Schor agrees that a more restful, reflective life and old-fashioned American productivity needn’t be mutually exclusive. The increased effectiveness of a healthy worker isn’t hard to imagine, and other related benefits have been demonstrated too. “One study shows that people living with what I call voluntary simplicity leave less an ecological footprint,” Schor tells me—a righteous thing, certainly, and also economically beneficial to those people in the long term.
But will Americans ever really opt for a more restful life? There’s inertia and habit to contend with; plus, there seems to be an unspoken echos that the hurrying and the vegetating are America at its bipolar best. Some of the greatest art, achievements, and fun seem born of imbalance. Doesn’t our mix of frenetic and leisurely give us Friday night, give us New York City after all?
Newby-Fraser puts it this way: “America is very obsessed with achievement and addicted to certain negative stimulation. But it’s still possible to be a workaholic and to factor in regular relaxation. I, myself, am a workaholic and I don’t watch myself.”
When I tell Schor, Mathur, Adams, and Newby-Fraser about my idea for incorporating a kind of generalised Savasana into daily life, each responds with something like guarded optimism. “Most people don’t live life in an actively intentional way,” Schor tells me, but adds that some do: “You’ve got some polarised trends now. The majority is doing this dominant thing [TV, shopping, and the like], but a growing minority is starting to do something else, to do this voluntary simplicity. You go to places like the Pacific Northwest and see more and more of it. It’s about changing attitudes toward consumerism, a tendency to be more reflective and conscientious.”
In theory, anything can be meditative, from lying quietly, to sitting in church, to many kinds of movement. The main thing, Mathur says, is deciding that rest is a worthwhile enterprise in the first place. “There are still one or two in each yoga class who get up and leave after asana practice,” she notes. “It’s about seeing Savasana as an equally valued pose and activity.
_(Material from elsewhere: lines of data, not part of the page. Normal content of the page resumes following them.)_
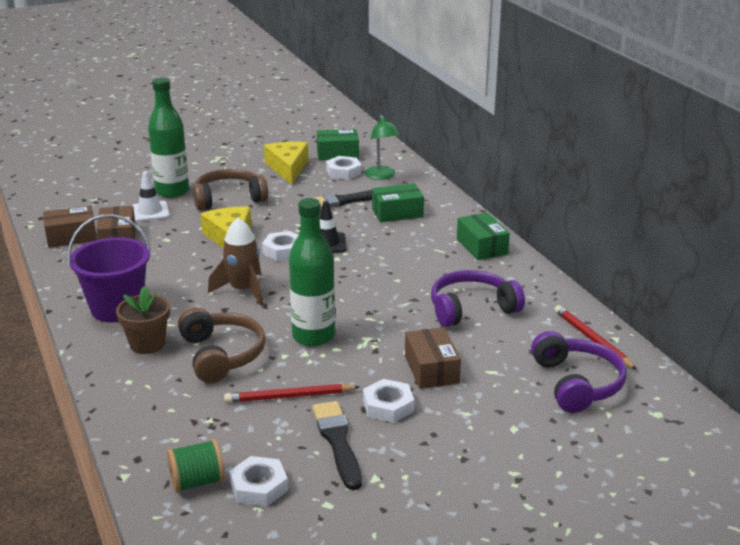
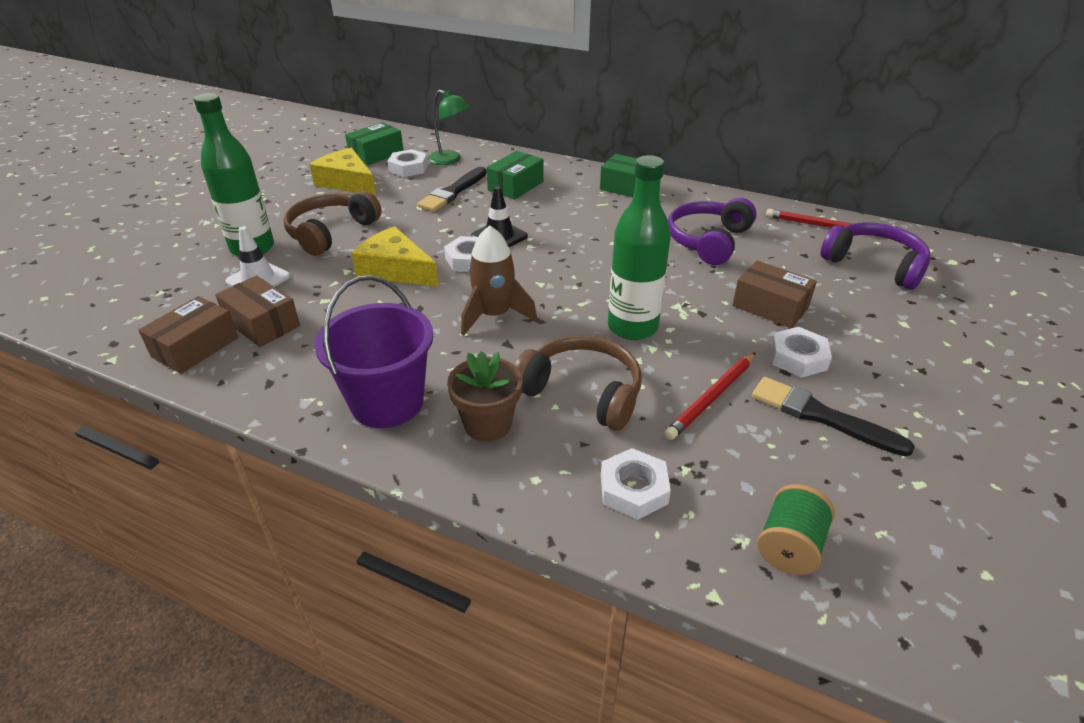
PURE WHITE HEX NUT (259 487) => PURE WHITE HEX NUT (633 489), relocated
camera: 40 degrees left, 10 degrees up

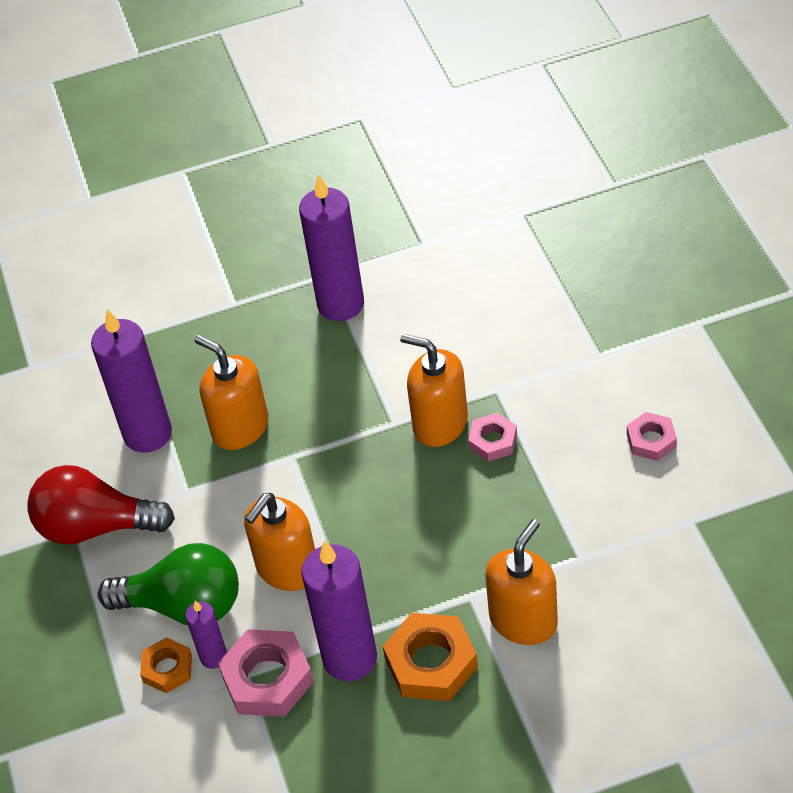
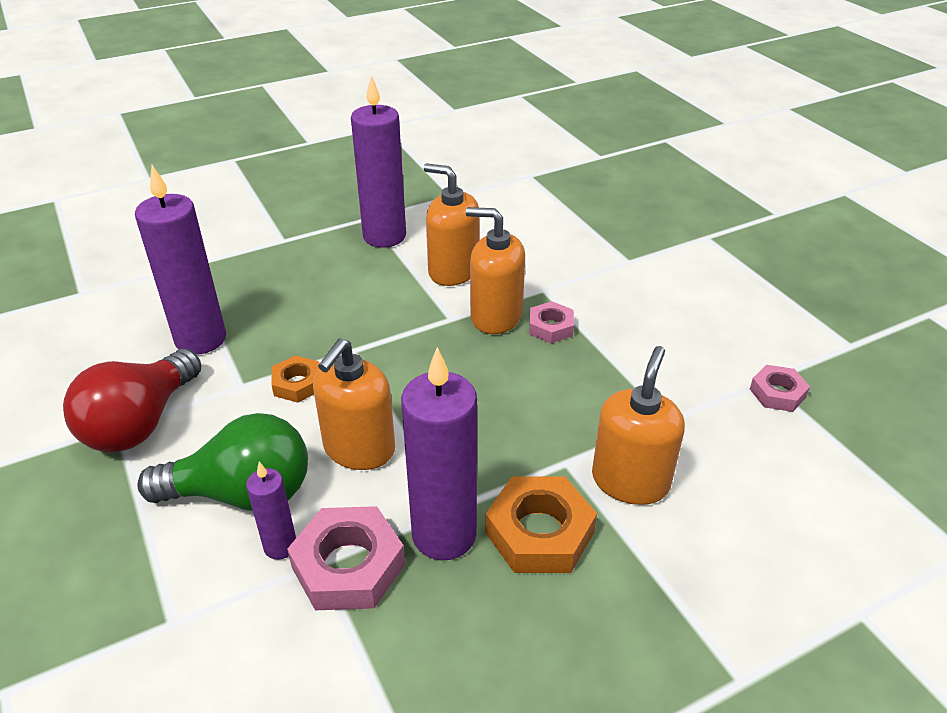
BRIGHT ORANGE SOAP PUMP (240 427) => BRIGHT ORANGE SOAP PUMP (453 271), relocated
PINK HEX NUT (651 440) => PINK HEX NUT (777 393), relocated
CRIMSON LIGHT BULB (96 527) => CRIMSON LIGHT BULB (141 423), 60 degrees counterclockwise
BRIGHT ORANGE HEX NUT (167 669) => BRIGHT ORANGE HEX NUT (297 384), relocated
camera: 15 degrees left, 10 degrees down

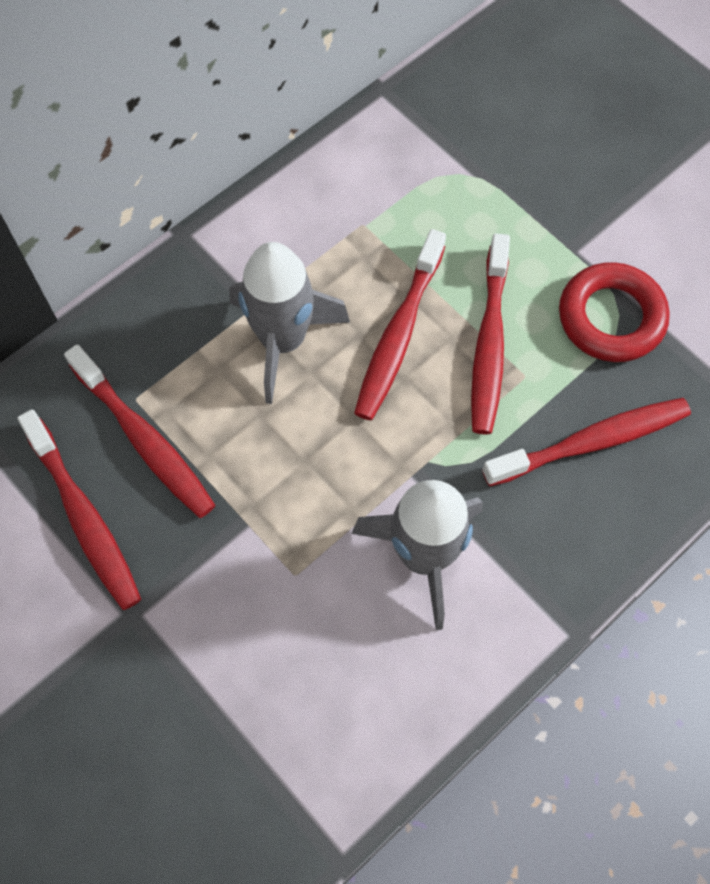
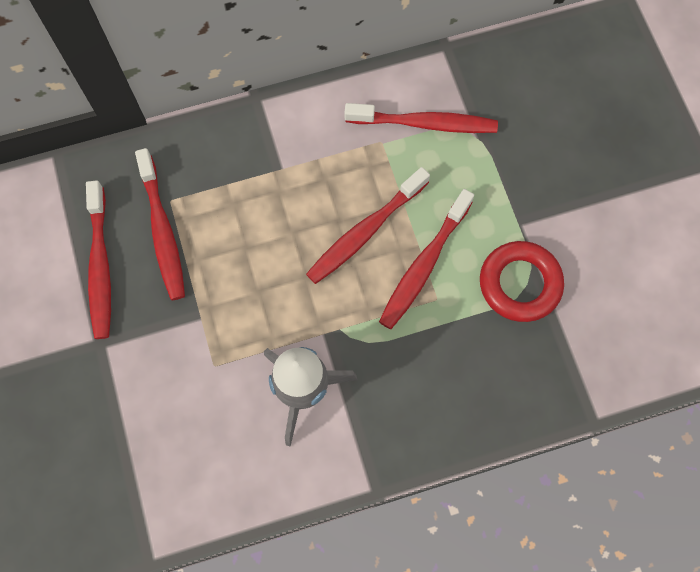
ASH-GREY TOY ROCKET (283 341) => nothing
CRIMSON TOOTH BRUSH (591 442) => CRIMSON TOOTH BRUSH (425 124), relocated
camera: 25 degrees right, 5 degrees up

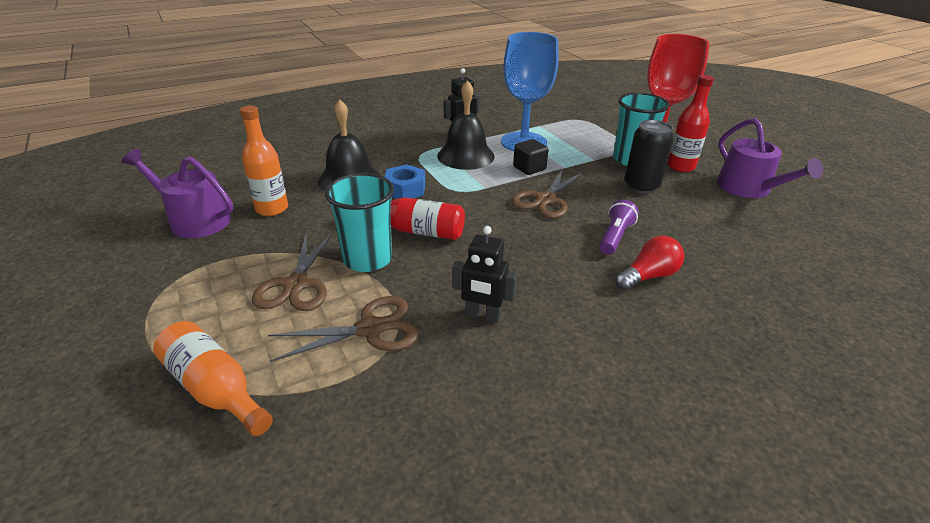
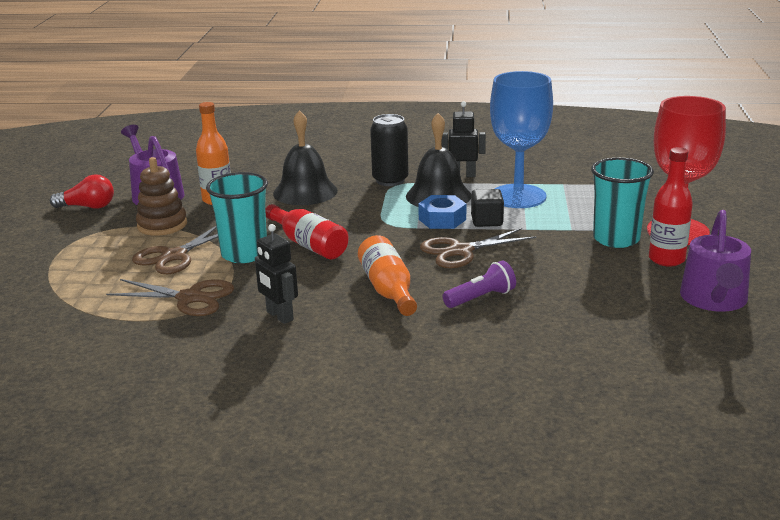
JET-BLACK CAN (641 186) => JET-BLACK CAN (390 180), relocated
ROYAL BLUE HEX NUT (405 189) => ROYAL BLUE HEX NUT (442 219), relocated
CRIMSON LIGHT BULB (648 276) => CRIMSON LIGHT BULB (88 207), relocated
BRIGHT ORANGE DRINK BOTTLE (215 389) => BRIGHT ORANGE DRINK BOTTLE (388 289), relocated
nothing => DARK BROWN STACKING RINGS (162 225)
camera: 35 degrees right, 10 degrees down

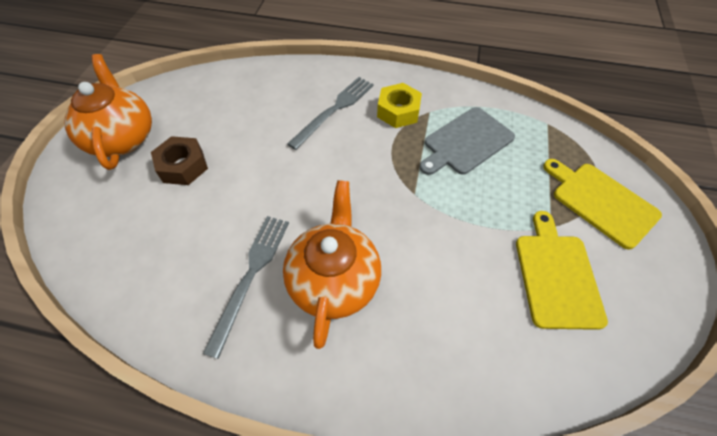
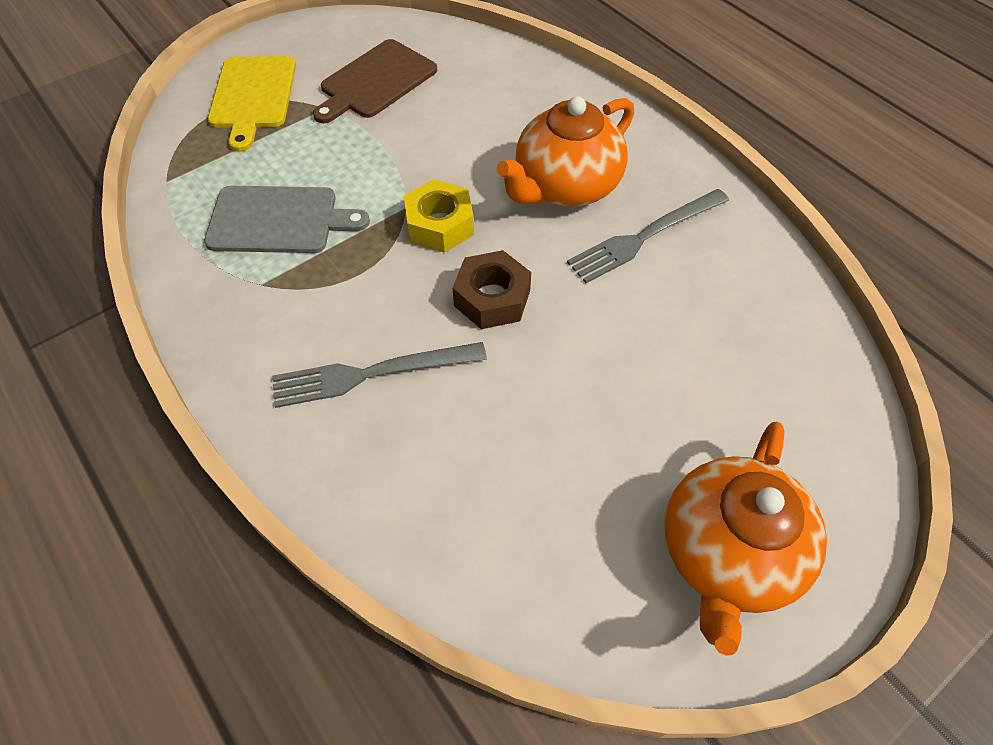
YELLOW HEX NUT (398 111) => YELLOW HEX NUT (440 225), relocated
DARK BROWN HEX NUT (183 166) => DARK BROWN HEX NUT (492 298), relocated
YELLOW CUTTING BOARD (556 275) => DARK BROWN CUTTING BOARD (376 81)
camera: 140 degrees left, 0 degrees up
I want to experience the value of Savasana. So, after taking in all the research and opinions of the experts, I walk my overworked self to the hallway outside my home office. For the next 10 minutes, my metaphor of generalised Savasana is going to be a literal Savasana for me, as best as I can manage. My busyness awaits me, back at my desk, and I find it oddly liberating to accept this. I won’t vow to less work; I’ve tried it and it doesn’t happen. Instead, I’m going to “not work” better.